Document text »

+ + + + +

Reduced Travel and Telephony Costs
With Office Communications Server 2007, Canada Cartage can manage its internal conferencing resources and reduce its dependence on third-party solutions such as WebEx. By providing employees with a richer conferencing experience—including video, file-sharing capabilities, shared desktops, and VoIP communication—Canada Cartage has reduced the need for travel and eliminated external conferencing. The company expects significant savings on the costs that are associated with travel and long-distance phone use.
More Efficient Communication
One of the most daunting challenges in a fast-growing, continent-spanning transportation company like Canada Cartage can be the process of locating fellow employees to exchange information and collaborate on projects.
“Presence awareness in Office Communications Server 2007 helps us to communicate and plan more effectively,” says Eisen. “I’ve got people that work for me across the country who are extremely busy. When I need resources from another office, I can instantly see who is available to help with whatever issue I’m working on at the time.”

+ + + + +

Records »
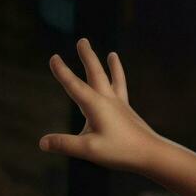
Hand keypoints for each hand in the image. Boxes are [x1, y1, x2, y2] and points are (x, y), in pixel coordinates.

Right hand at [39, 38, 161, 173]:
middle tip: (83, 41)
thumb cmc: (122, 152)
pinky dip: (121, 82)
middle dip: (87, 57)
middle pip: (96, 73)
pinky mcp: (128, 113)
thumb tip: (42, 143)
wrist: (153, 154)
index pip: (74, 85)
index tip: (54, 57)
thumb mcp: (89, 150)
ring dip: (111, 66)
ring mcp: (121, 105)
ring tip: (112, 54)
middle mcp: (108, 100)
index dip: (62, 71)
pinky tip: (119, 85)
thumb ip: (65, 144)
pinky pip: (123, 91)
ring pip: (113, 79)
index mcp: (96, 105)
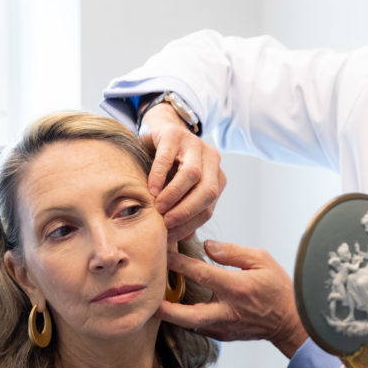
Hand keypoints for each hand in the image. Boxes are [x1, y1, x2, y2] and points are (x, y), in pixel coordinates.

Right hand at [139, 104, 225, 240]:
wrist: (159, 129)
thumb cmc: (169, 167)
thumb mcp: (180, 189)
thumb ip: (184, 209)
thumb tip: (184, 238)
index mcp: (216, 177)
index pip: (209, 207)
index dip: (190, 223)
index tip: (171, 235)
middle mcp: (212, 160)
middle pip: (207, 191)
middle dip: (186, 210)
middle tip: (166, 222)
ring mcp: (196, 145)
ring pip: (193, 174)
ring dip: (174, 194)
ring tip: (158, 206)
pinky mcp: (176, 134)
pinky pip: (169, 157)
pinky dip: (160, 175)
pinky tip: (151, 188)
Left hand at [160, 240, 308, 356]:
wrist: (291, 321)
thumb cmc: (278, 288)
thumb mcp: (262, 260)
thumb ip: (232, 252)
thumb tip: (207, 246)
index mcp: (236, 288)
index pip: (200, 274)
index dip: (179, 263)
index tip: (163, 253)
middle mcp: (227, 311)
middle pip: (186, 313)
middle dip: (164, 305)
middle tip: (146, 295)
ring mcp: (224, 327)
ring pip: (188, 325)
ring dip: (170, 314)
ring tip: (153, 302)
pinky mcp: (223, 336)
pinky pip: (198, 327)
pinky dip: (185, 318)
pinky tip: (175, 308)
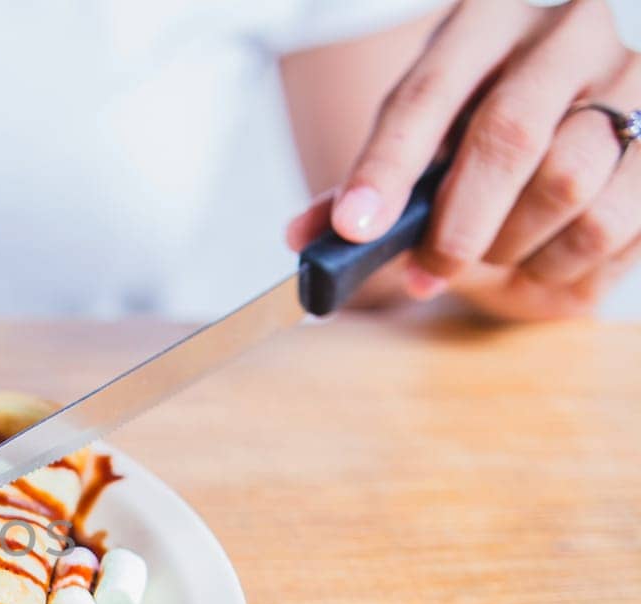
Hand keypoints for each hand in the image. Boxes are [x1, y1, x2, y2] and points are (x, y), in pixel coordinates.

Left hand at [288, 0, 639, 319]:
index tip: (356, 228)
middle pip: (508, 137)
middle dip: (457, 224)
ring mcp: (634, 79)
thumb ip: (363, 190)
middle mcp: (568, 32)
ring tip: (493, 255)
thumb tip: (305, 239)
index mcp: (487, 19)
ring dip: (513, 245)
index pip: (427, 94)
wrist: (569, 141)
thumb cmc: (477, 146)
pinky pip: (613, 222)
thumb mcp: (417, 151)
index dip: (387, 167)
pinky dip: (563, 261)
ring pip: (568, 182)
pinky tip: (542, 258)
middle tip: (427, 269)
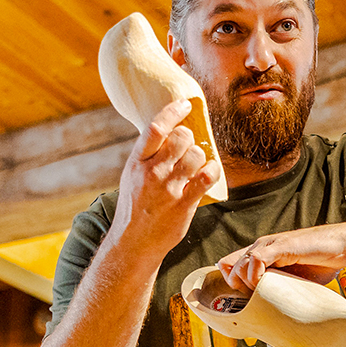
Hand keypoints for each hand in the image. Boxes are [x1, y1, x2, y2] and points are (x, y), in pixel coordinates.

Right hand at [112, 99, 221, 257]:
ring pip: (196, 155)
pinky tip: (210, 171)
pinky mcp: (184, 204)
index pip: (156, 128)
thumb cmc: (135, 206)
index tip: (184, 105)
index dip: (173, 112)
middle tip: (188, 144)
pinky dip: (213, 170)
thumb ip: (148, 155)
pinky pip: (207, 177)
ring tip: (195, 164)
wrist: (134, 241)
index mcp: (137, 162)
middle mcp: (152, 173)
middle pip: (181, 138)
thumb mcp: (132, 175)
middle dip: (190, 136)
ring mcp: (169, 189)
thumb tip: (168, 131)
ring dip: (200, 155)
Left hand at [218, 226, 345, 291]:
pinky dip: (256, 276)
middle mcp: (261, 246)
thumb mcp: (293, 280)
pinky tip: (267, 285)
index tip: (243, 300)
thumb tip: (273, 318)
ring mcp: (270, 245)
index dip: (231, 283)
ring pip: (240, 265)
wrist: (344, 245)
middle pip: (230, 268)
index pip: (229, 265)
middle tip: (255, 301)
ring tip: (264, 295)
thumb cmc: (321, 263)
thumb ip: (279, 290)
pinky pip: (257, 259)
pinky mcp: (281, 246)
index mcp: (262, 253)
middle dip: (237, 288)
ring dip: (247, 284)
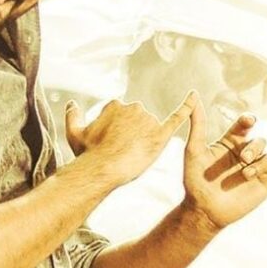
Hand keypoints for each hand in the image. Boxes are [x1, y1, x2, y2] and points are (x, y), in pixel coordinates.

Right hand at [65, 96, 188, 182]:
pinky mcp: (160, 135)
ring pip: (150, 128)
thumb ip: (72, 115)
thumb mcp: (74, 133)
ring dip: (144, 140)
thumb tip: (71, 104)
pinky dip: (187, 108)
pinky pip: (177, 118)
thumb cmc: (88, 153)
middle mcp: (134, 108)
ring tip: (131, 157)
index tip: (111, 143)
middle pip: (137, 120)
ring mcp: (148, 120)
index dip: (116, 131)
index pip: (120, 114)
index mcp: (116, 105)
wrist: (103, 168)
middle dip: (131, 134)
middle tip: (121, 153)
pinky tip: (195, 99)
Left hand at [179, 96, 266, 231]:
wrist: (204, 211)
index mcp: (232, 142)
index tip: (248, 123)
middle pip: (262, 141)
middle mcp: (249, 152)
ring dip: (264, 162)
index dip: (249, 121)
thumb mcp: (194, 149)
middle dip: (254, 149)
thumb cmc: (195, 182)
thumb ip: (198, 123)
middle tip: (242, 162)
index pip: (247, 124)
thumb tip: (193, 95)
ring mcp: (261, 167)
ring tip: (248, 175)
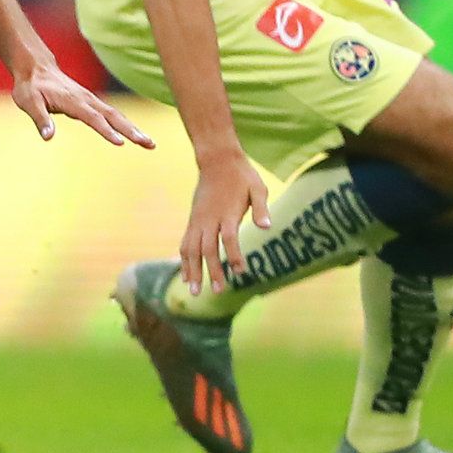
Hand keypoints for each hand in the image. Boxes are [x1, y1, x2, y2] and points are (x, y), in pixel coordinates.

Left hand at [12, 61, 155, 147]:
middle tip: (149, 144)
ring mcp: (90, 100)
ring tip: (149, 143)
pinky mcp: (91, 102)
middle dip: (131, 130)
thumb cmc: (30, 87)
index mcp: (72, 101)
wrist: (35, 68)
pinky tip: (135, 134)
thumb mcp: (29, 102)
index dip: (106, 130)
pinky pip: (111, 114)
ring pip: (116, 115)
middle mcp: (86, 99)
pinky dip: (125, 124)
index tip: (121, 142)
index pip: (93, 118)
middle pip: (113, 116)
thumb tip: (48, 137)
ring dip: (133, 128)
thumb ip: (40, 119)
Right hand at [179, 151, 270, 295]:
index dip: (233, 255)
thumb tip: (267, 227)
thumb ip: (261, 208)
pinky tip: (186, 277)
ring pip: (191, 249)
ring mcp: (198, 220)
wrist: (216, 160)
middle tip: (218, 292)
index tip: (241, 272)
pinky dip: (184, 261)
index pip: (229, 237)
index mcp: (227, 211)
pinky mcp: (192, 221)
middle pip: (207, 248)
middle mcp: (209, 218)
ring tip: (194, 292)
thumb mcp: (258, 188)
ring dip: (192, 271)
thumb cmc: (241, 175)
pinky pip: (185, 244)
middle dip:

+ + + + +

Check your understanding »
1. Reproduce word for word the stretch of the Canada Cartage passage from "Reduced Travel and" through "long-distance phone use.".
2. Write the next part of the passage on Canada Cartage's use of Office Communications Server 2007, starting right after its final sentence.

Answers by item »
1.
Reduced Travel and Telephony Costs
With Office Communications Server 2007, Canada Cartage can manage its internal conferencing resources and reduce its dependence on third-party solutions such as WebEx. By providing employees with a richer conferencing experience—including video, file-sharing capabilities, shared desktops, and VoIP communication—Canada Cartage has reduced the need for travel and eliminated external conferencing. The company expects significant savings on the costs that are associated with travel and long-distance phone use.

2.
More Productive Workflow
Eisen finds that unified communications help to increase his productivity during the workday. “With Office Communications Server 2007, I can manage the flow of incoming information in ways that respect my time and energy. It’s a definite timesaver to have my voice mails in my e-mail inbox. I can see who they’re from and listen to them right there instead of dialing in. All of my contacts are in one place and accessible through my mobile phone and my workstation, so I don’t have to manage multiple address books. I can see who is calling me and redirect the call to another number or to voice mail. I can also set up automated rules that do the same thing based on my current availability.”
Improved Collaboration Flexibility
The ability to quickly switch from one mode of communication to another is also valuable to Canada Cartage employees, explains Eisen. “When our sales team is working to design a solution for a customer, they can use Office Communications Server 2007 to communicate in the manner that best suits the situation. With the click of a button, a two-person instant-message conversation can easily expand into an audio conference that has a shared whiteboard for more intense collaboration. As users become accustomed to it, I can envision this agile way of working together spreading throughout the company to every area of the business.”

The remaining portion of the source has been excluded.